The Atlanta Campaign of Major General William Tecumseh Sherman was a busy one for Winegar and his men. His battery was seriously involved in support of Williams' division on the left flank of Sherman's army in the Battle of Resaca on May 13, 1864, helping repel an assault by Lieutenant General John B. Hood. During Sherman's advance from Resaca toward Atlanta, Battery I's guns were used in small engagements and a fight with a Confederate battery, which Winegar said he won. Battery I played a significant role in the Battle of Kolb's Farm on June 22, being credited by Major Reynolds with doing damage to a Confederate attack on XX Corps.

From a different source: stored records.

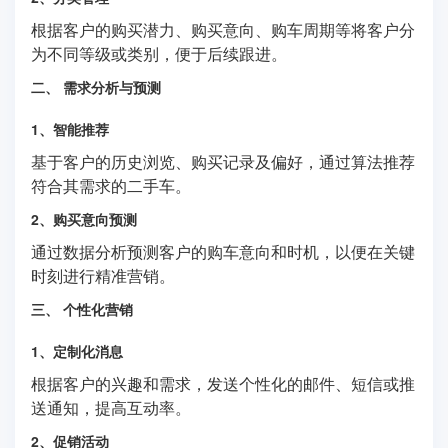
根据客户的购买潜力、购买意向、购车周期等将客户分
为不同等级或类别，便于后续跟进。
二、 需求分析与预测
1、智能推荐
基于客户的历史浏览、购买记录及偏好，通过算法推荐
符合其需求的二手车。
2、购买意向预测
通过数据分析预测客户的购车意向和时机，以便在关键
时刻进行精准营销。
三、 个性化营销
1、定制化消息
根据客户的兴趣和需求，发送个性化的邮件、短信或推
送通知，提高互动率。
2、促销活动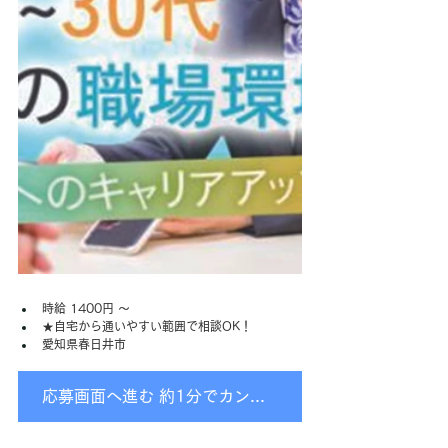
時給 1400円 〜
★自宅から通いやすい範囲で相談OK！
愛知県春日井市
応募画面へ進む 約1分でカンタン入力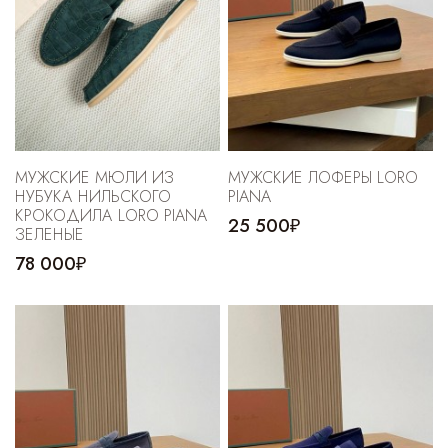
МУЖСКИЕ МЮЛИ ИЗ
МУЖСКИЕ ЛОФЕРЫ LORO
НУБУКА НИЛЬСКОГО
PIANA
КРОКОДИЛА LORO PIANA
25 500₽
ЗЕЛЕНЫЕ
78 000₽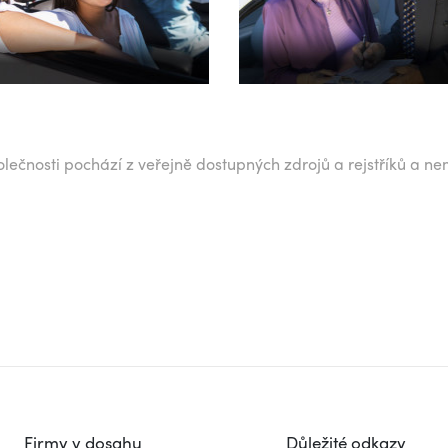
lečnosti pochází z veřejně dostupných zdrojů a rejstříků a ne
Firmy v dosahu
Důležité odkazy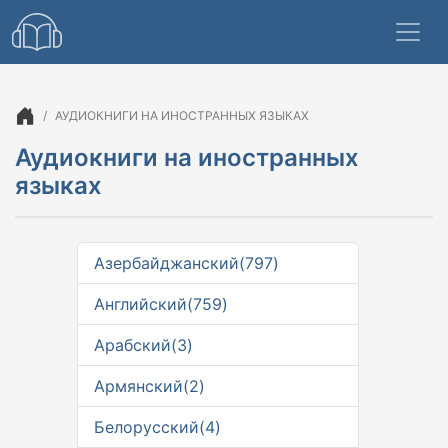
АУДИОКНИГИ НА ИНОСТРАННЫХ ЯЗЫКАХ
Аудиокниги на иностранных
языках
Азербайджанский(797)
Английский(759)
Арабский(3)
Армянский(2)
Белорусский(4)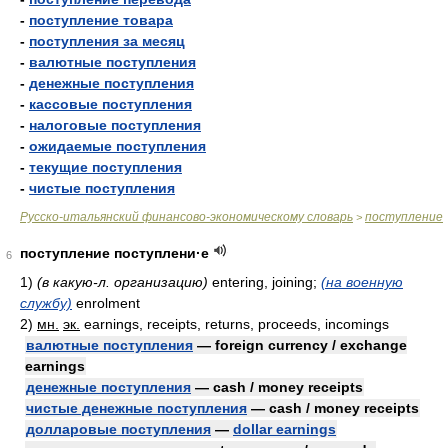
-
поступление товара
-
поступления за месяц
-
валютные поступления
-
денежные поступления
-
кассовые поступления
-
налоговые поступления
-
ожидаемые поступления
-
текущие поступления
-
чистые поступления
Русско-итальянский финансово-экономическому словарь
поступление
>
поступление поступлени·е
6
1)
(в какую-л. организацию)
entering, joining;
(на военную
службу)
enrolment
2)
мн.
эк.
earnings, receipts, returns, proceeds, incomings
валютные поступления
— foreign currency / exchange
earnings
денежные поступления
— cash / money receipts
чистые денежные поступления
— cash / money receipts
долларовые поступления
—
dollar earnings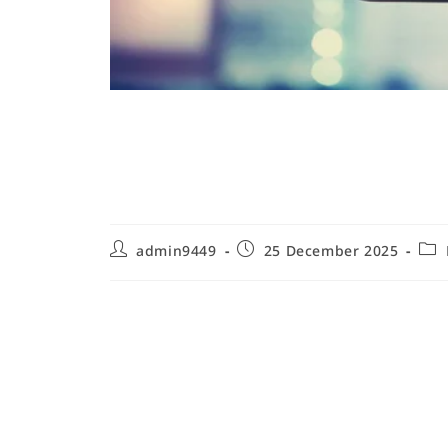
Activités en extérie
petits : idées, sécur
admin9449
25 December 2025
Bienfaits des activités en extérieur
développement
Les activités en extérieur adaptées aux tout-peti
enfants âgés de un à trois ans. À cet âge, la motric
interactions sociales se développent rapidement, et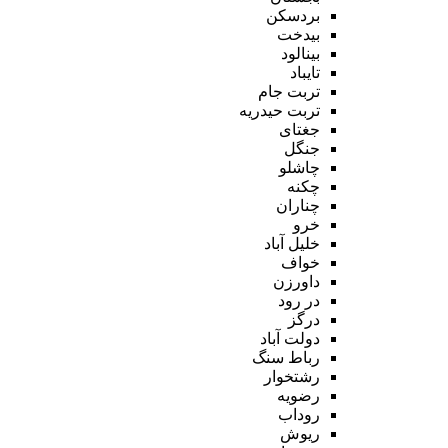
بردسکن
بیدخت
بینالود
تایباد
تربت جام
تربت حیدریه
جغتای
جنگل
چاشلو
چکنه
چناران
خرو
خلیل آباد
خواف
داورزن
در رود
درگز
دولت آباد
رباط سنگ
رشتخوار
رضویه
روداب
ریوش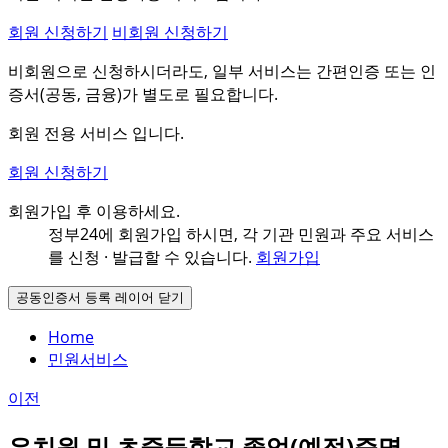
회원 신청하기
비회원 신청하기
비회원으로 신청하시더라도, 일부 서비스는 간편인증 또는 인
증서(공동, 금융)가 별도로 필요합니다.
회원 전용 서비스 입니다.
회원 신청하기
회원가입 후 이용하세요.
정부24에 회원가입 하시면, 각 기관 민원과
주요 서비스
를 신청 · 발급할 수 있습니다.
회원가입
공동인증서 등록 레이어 닫기
Home
민원서비스
이전
유치원 및 초중등학교 졸업(예정)증명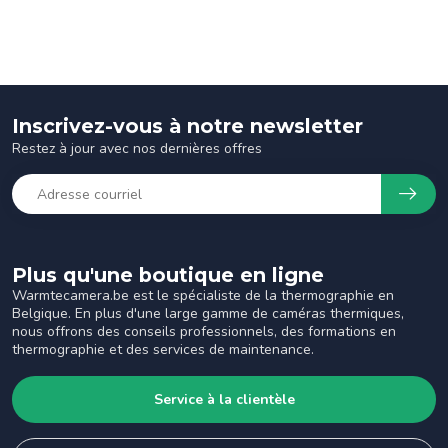
Inscrivez-vous à notre newsletter
Restez à jour avec nos dernières offres
Plus qu'une boutique en ligne
Warmtecamera.be est le spécialiste de la thermographie en
Belgique. En plus d'une large gamme de caméras thermiques,
nous offrons des conseils professionnels, des formations en
thermographie et des services de maintenance.
Service à la clientèle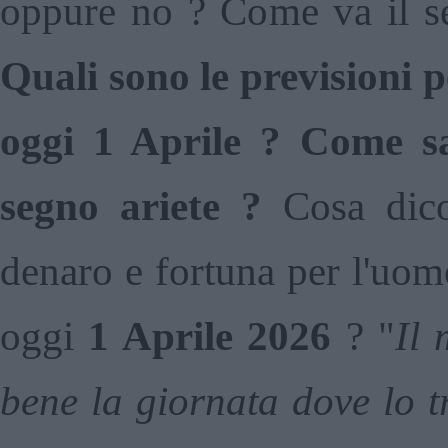
oppure no ? Come va il se
Quali sono le previsioni p
oggi 1 Aprile ? Come sa
segno ariete ?
Cosa dicon
denaro e fortuna per l'uom
oggi
1 Aprile
2026
? "
Il 
bene la giornata dove lo t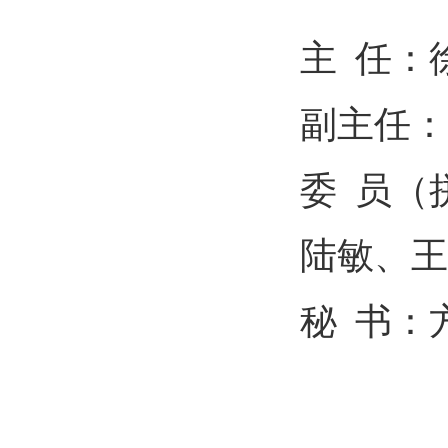
主
任：
副主任：
委
员（
陆敏、
王
秘
书：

Battery I crossed the Chattahoochee River on July 2, 1864. At the Battle of Peachtree Creek on July 20 Winegar's guns were used to good effect at two places on the Union line against the Confederate assault on the Army of the Cumberland. Winegar's own report traced the battery's movements from Lookout Valley, Tennessee, to Atlanta. He made a particular point of the attack's by John B. Hood's corps at Kolb's Farm his battery helped stop.

Winegar's report on the Siege of Atlanta mostly records exchanges of fire with the Confederate defenders. Occasionally the battery experienced losses, including a lieutenant shot through the head by a southern marksman. When Sherman gambled on flanking Hood out of Atlanta in late August, XX Corps fell back to the Chattahoochee to defend the Union supply line. After the Battle of Jonesborough forced Hood to abandon Atlanta, XX Corps took possession. A section of Battery I was able to enter the Confederate works on September 2, 1864, with the rest of the battery following later. Winegar reported losing one officer and three men killed and ten men wounded, plus three horses killed and seven wounded, in the campaign.

Sherman did not leave the vicinity of Atlanta quickly. This required foraging for fresh meat and grain. In October, Colonel Daniel Dustin took much of third division XX Corps plus artillery and cavalry foraging east of Decatur, Georgia. Winegar commanded the two batteries involved in Dustin's raid, which garnered 400 wagon loads of supplies. When Sherman left Atlanta on November 15, XX Corps was part of the column Major General Slocum led in the March to the Sea, what later was called the Army of Georgia. Winegar's guns were little used apparently until Sherman reached Savannah, Georgia, and XX Corps was positioned of the left of Sherman's forces. On December 12, 1864, when Sherman's army was investing Savannah, Winegar’s battery was positioned in ambush on the banks of the Savannah River opposite Argyle Island. There it fired on two Confederate gunboats, the Sampson and the Macon, and their tender, the Resolute, which had come down river from Augusta, Georgia. All three ships were hit. The Sampson and the Resolute collided while reacting to Winegar's fire, and the damaged Resolute was captured by the Federals when it drifted to shore. The gunboats escaped upriver. Winegar later commented to Major Henry M. Hitchcock that he was looking forward to another naval engagement. Four days later, Battery I was moved to Argyle Island to deal with harassment of Colonel Ezra Carman's brigade by Confederate guns. When Savannah fell, Winegar reported capture of a considerable quantity of animals and supplies.

Battery I took part in the Carolinas Campaign, still under Slocum, departing Savannah on January 17, 1865. At first the battery accompanied the third division XX Corps. The battery participated in the Battle of Averasborough (March 16) and the Battle of Bentonville (March 19–21). In the latter fight, Battery I played a significant role in repelling the attack of Major General William B. Bate from its position near the Goldsboro Pike. The battery was part of a concentration of XX Corps guns Major Reynolds had assembled to fill a gap in the corps' line. Late in the war, on April 1, 1865, as Sherman moved northward toward Raleigh, North Carolina, Captain Winegar took command of the artillery brigade of XX Corps after Major Reynolds left the army on leave. The battey lost 4 men missing and 3 horses wounded in the Carolinas Campaign. After the war ended, Winegar was mustered out with his battery at Buffalo, New York, on June 23, 1865.